The lion's share of the award -- 200 million dollars over five years -- went to the Aeras Global TB Vaccine Foundation to study up to six vaccine candidates in early stage clinical trials.

Aeras Chief Executive Dr Jerald Sadoff, a former vaccine researcher at Merck&Co Inc, said his group will use the Gates funding to launch a series of trials on human volunteers with the hope of having a new vaccine by 2015.

Sadoff hopes to test its vaccine candidates in up to 8,500 patients in 10 countries in Africa, Asia, Europe and the United States.

He said that even a partially effective new TB vaccine could prevent more than 30 million deaths worldwide by 2030.

Additional Gates Foundation funding will support the development of as many as 10 new TB diagnostic tests with the hope of developing one or more replacement tests within five years. Current tests miss about half of all TB cases.

The funding will also support early-stage drug discovery efforts.

The 280 million dollars is part of the foundation's pledge to spend at least 900 million dollars on tuberculosis by 2015. The foundation is now about halfway there.

TB is mostly a disease of the lungs, but it can attack any part of the body. The bacteria are spread by coughing and sneezing. Each year about 1.6 million people die from this curable disease, according to the World Health Organization.

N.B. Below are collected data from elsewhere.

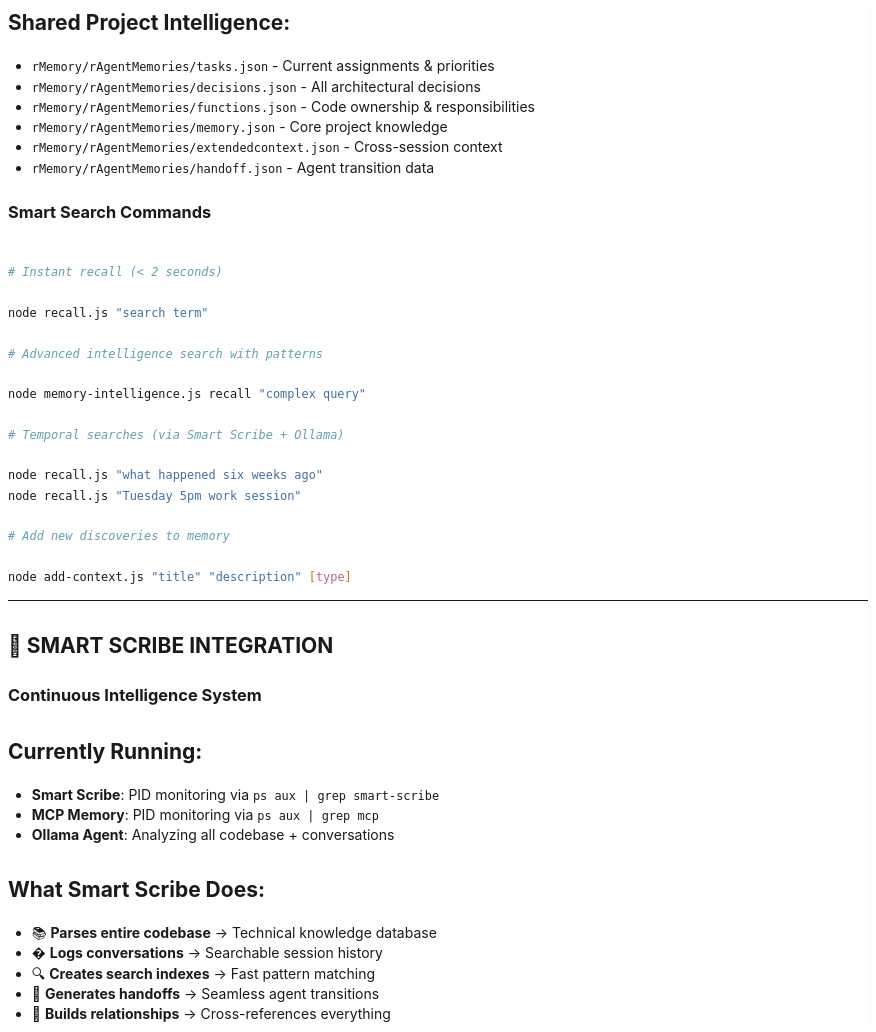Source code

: ## Shared Project Intelligence:

- `rMemory/rAgentMemories/tasks.json` - Current assignments & priorities
- `rMemory/rAgentMemories/decisions.json` - All architectural decisions
- `rMemory/rAgentMemories/functions.json` - Code ownership & responsibilities
- `rMemory/rAgentMemories/memory.json` - Core project knowledge
- `rMemory/rAgentMemories/extendedcontext.json` - Cross-session context
- `rMemory/rAgentMemories/handoff.json` - Agent transition data

### **Smart Search Commands**

```bash

# Instant recall (< 2 seconds)

node recall.js "search term"

# Advanced intelligence search with patterns

node memory-intelligence.js recall "complex query"

# Temporal searches (via Smart Scribe + Ollama)

node recall.js "what happened six weeks ago"
node recall.js "Tuesday 5pm work session"

# Add new discoveries to memory

node add-context.js "title" "description" [type]
```

---

## 🤖 **SMART SCRIBE INTEGRATION**

### **Continuous Intelligence System**

## Currently Running:

- **Smart Scribe**: PID monitoring via `ps aux | grep smart-scribe`
- **MCP Memory**: PID monitoring via `ps aux | grep mcp`  
- **Ollama Agent**: Analyzing all codebase + conversations

## What Smart Scribe Does:

- 📚 **Parses entire codebase** → Technical knowledge database
- �️ **Logs conversations** → Searchable session history  
- 🔍 **Creates search indexes** → Fast pattern matching
- 📝 **Generates handoffs** → Seamless agent transitions
- 🧠 **Builds relationships** → Cross-references everything
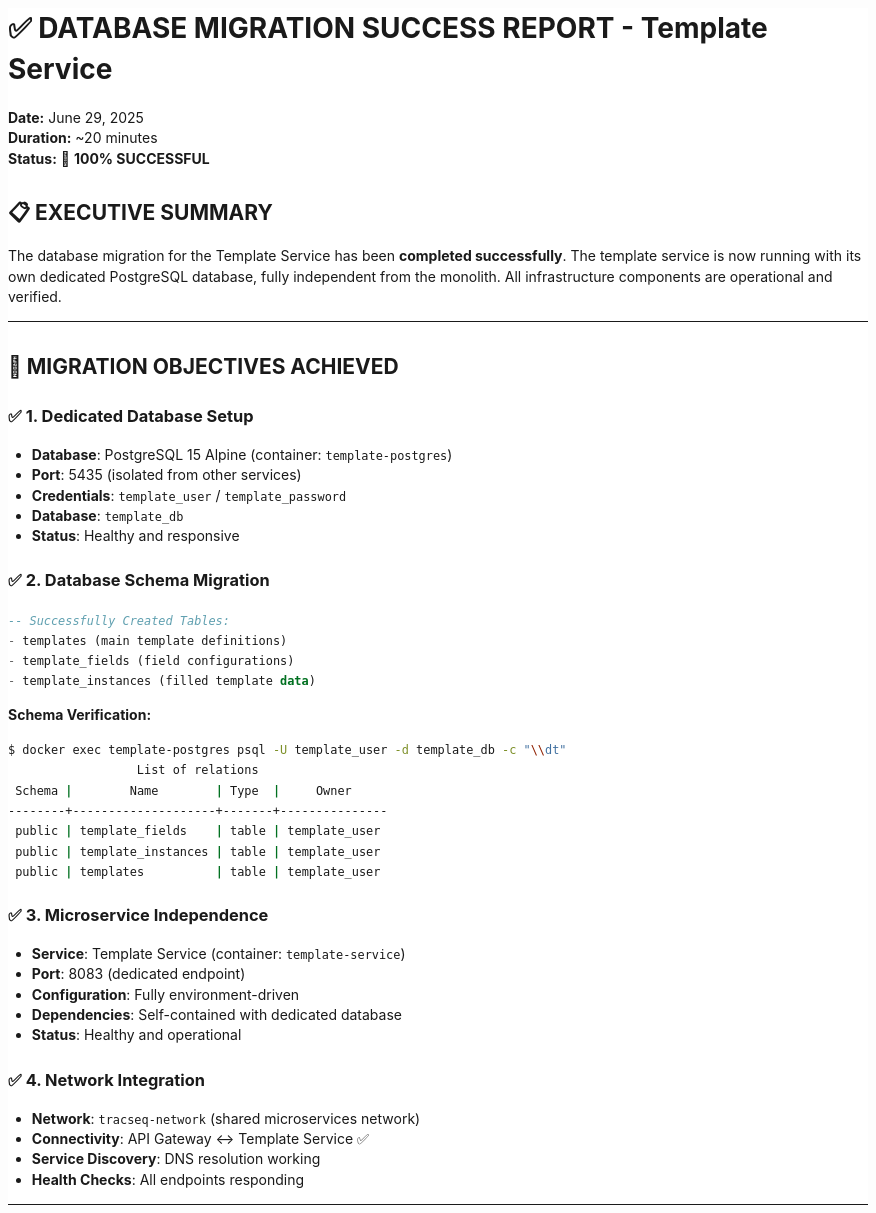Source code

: # ✅ DATABASE MIGRATION SUCCESS REPORT - Template Service

**Date:** June 29, 2025  
**Duration:** ~20 minutes  
**Status:** 🎉 **100% SUCCESSFUL**

## 📋 **EXECUTIVE SUMMARY**

The database migration for the Template Service has been **completed successfully**. The template service is now running with its own dedicated PostgreSQL database, fully independent from the monolith. All infrastructure components are operational and verified.

---

## 🎯 **MIGRATION OBJECTIVES ACHIEVED**

### ✅ **1. Dedicated Database Setup**
- **Database**: PostgreSQL 15 Alpine (container: `template-postgres`)
- **Port**: 5435 (isolated from other services)
- **Credentials**: `template_user` / `template_password`
- **Database**: `template_db`
- **Status**: Healthy and responsive

### ✅ **2. Database Schema Migration**
```sql
-- Successfully Created Tables:
- templates (main template definitions)
- template_fields (field configurations)  
- template_instances (filled template data)
```

**Schema Verification:**
```bash
$ docker exec template-postgres psql -U template_user -d template_db -c "\\dt"
                  List of relations
 Schema |        Name        | Type  |     Owner     
--------+--------------------+-------+---------------
 public | template_fields    | table | template_user
 public | template_instances | table | template_user
 public | templates          | table | template_user
```

### ✅ **3. Microservice Independence**
- **Service**: Template Service (container: `template-service`)
- **Port**: 8083 (dedicated endpoint)
- **Configuration**: Fully environment-driven
- **Dependencies**: Self-contained with dedicated database
- **Status**: Healthy and operational

### ✅ **4. Network Integration**
- **Network**: `tracseq-network` (shared microservices network)
- **Connectivity**: API Gateway ↔ Template Service ✅
- **Service Discovery**: DNS resolution working
- **Health Checks**: All endpoints responding

---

Improper use of antibiotics and the failure by some patients to take the full course of drugs has led to the rise of drug-resistant strains of the disease, making TB more of a global threat.

A patient with TB that resists the effects of most antibiotics, US lawyer Andrew Speaker, set off international alarms last May when he defied health officials and traveled internationally. The WHO said his case showed how easily infectious disease can travel and how the problems of such diseases are global issues.